New Study Suggests We’re All Basically Programmed to See Women as Objects

I found this on my car the other day, and thought, “Yes, yes, yes, no, because I don’t wear jeans.”

If you often feel like you’re not psychologically capable of seeing your body not broken down into its component parts, it turns out you may be literally correct. A study published this week in the European Journal of Social Psychology looked at the way individuals process images of women and men, and found a striking difference between the two.

In the experiments, participants were shown an image of a fully clothed person from head to knee. Then they were shown two other images, each of a specific part of the person. One of these images would be slightly modified, the other was not. The participants then had to quickly indicate which of these parts they had seen before. What they found was that regardless of gender, women’s disembodied parts were far more readily recognized and remembered than men’s.

When presented with images of men, perceivers tended to rely more on "global" cognitive processing, the mental method in which a person is perceived as a whole. Meanwhile, images of women were more often the subject of "local" cognitive processing, or the objectifying perception of something as an assemblage of its various parts.

[...] "Local processing underlies the way we think about objects: houses, cars and so on. But global processing should prevent us from that when it comes to people," Gervais said. "We don't break people down to their parts – except when it comes to women, which is really striking. Women were perceived in the same ways that objects are viewed."

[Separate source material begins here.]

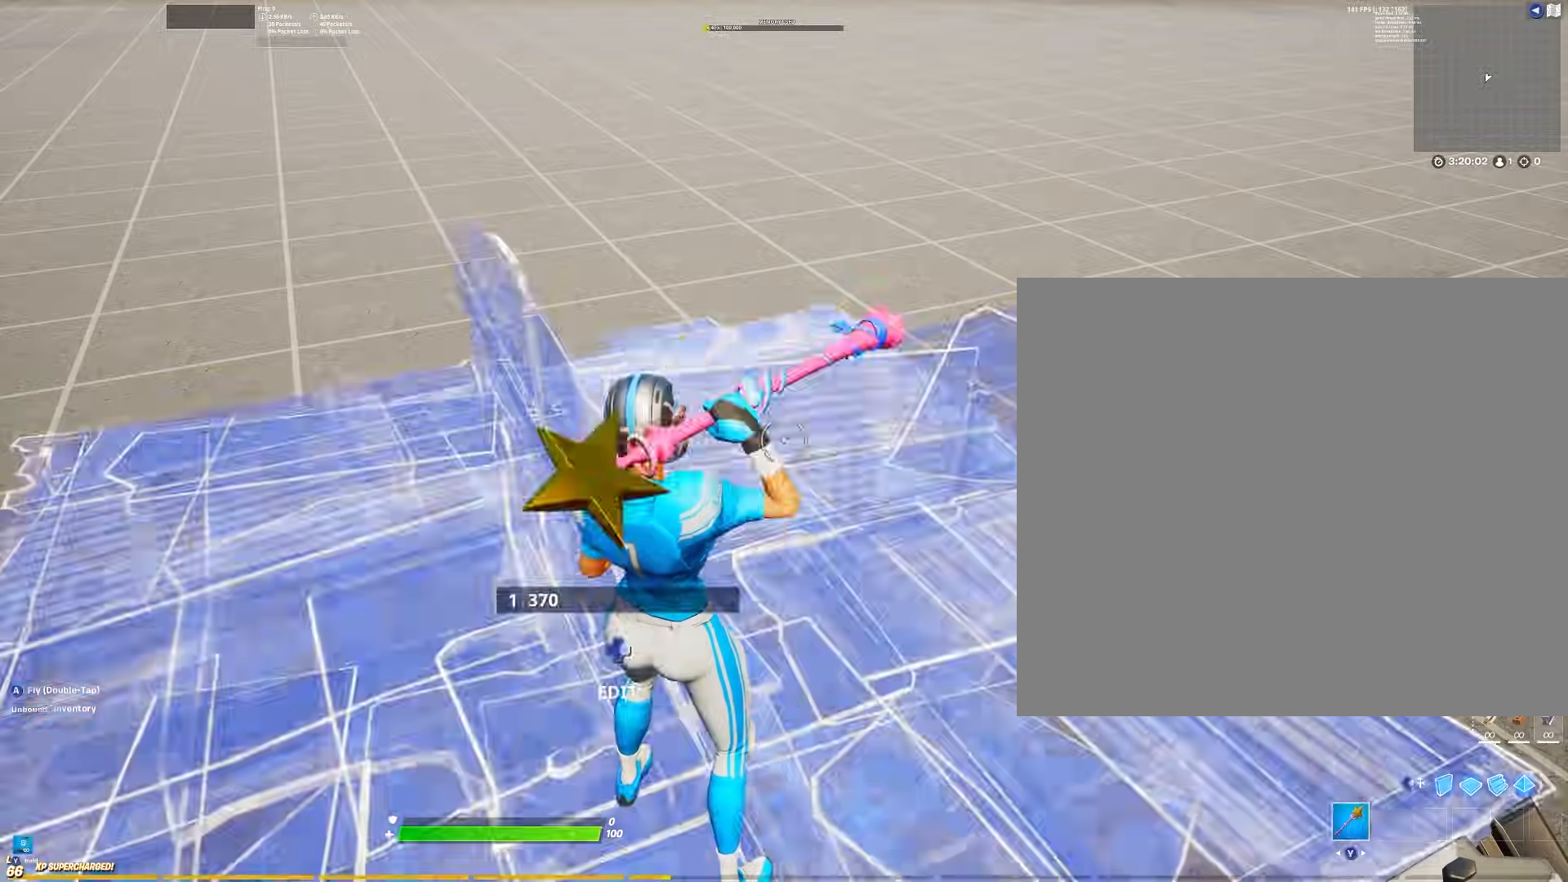
Gameplay with a controller (Xbox layout); each line is a JSON object with the inputs held at the frame after it. "events" lists button and stick changes between this image and that frame as [ms after this image, input, new state], when the widget could be followed in between. Not read: L2 R2 X.
{"buttons": [], "left_stick": "center", "right_stick": "center", "events": [[17, "Y", "down"], [67, "Y", "up"], [83, "B", "up"], [133, "B", "down"], [150, "Y", "down"], [183, "Y", "up"], [217, "B", "up"], [283, "B", "down"], [283, "Y", "down"], [317, "Y", "up"], [350, "B", "up"], [400, "B", "down"], [417, "Y", "down"], [450, "Y", "up"], [500, "B", "up"]]}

So people are looking at your body like they do at a car. Does that make you feel AWESOME about yourself or WHAT?

While the study authors don’t go so far as to suggest why we process women’s bodies in this way, it seems pretty obvious to me that we see women as compilations of parts and not whole individuals because this is how women are frequently portrayed in media. It seems one of the things this research sought to investigate is whether this urge to view women as objects extends beyond media imagery and also affects how we all see normal real-life women every day. I don’t know why anyone would be surprised that it does, but hey, there’s scientific evidence for it now.

Is anyone 100 percent immune to this, really? We can even do it to ourselves. On Wednesday of this week, I spent my lunch break on the beach for some desperately needed relaxation time, and tweeted this picture to mark the unusual occasion in which I was tending to my own self-care. 

OMG THE THIGHS ARE COMING RUN FOR YOUR LIVES

Even after I did it, I thought, Huh, I just tweeted a picture of my thighs looming all unbodied and ominous, two pale fleshy monoliths lumbering up behind the innocent sunbathers in the background. That’s kinda weird, isn’t it? I mostly wanted to show where I was -- on the beach all sunny and feeling pretty chill for a bit -- but there are my thighs, taking over the image.

And I thought, Why am I looking at my thighs so hard?

This was, in fact, the second picture I took. The first image I chose not to tweet, because when I looked at it, this is what my mind did:

Whoops, I forgot to love myself unconditionally.

It’s not so much that I have an internal problem with my thigh pudge -- I think it’s kinda cute, which I know makes me weird -- but instead I thought, Do I really want to stick this on Twitter and potentially get trolled about it? Do I have the emotional strength right now to deal with that possibility? Also why is my thigh pudge asymmetrical? I found myself looking at this portion of my legs as though they were a separate thing, a distant object I could analyze and critique, and not a functional part of a whole -- my body -- that is more than the sum of its flab-riddled parts. 

Most of the time I can resist seeing myself as a disheveled lump of imperfect elements, but being only human and living in this culture full-time it’s natural that I should occasionally slide into this kind of crappy thinking. Especially when I’m looking at pictures that are body part specific. It’s interesting to know this kind of perception of women’s bodies is common, but it’s even more interesting to realize that it is something we can change.

The study also demonstrated that even if this processing is habitual, that doesn’t mean it can’t be adjusted -- the good news is, when the experiment was modified to make it easier for participants to perceive the images of women globally, the body-part fixation seemed to be lessened.

Would there be an antidote to a perceiver's basic cognitive processes that lead women to be reduced and objectified? Researchers said some of the study's results suggested so. When the experiment was adjusted to create a condition where it was easier for participants to employ "global" processing, the sexual body part recognition bias appeared to be alleviated. Women were more easily recognizable in the context of their whole bodies instead of their various sexual body parts.

[...] "Our findings suggest people fundamentally process women and men differently, but we are also showing that a very simple manipulation counteracts this effect, and perceivers can be prompted to see women globally, just as they do men," Gervais said. "Based on these findings, there are several new avenues to explore."

While it’s a little scary to think that we are all so easily manipulated into seeing people as objects or not-objects, at least it’s not a perspective we’re locked into permanently, and it’ll be nifty to see what subsequent research this study inspires.

In the meantime, I’ll be on the beach, working on being present with my whole self, instead of just staring down at my thighs.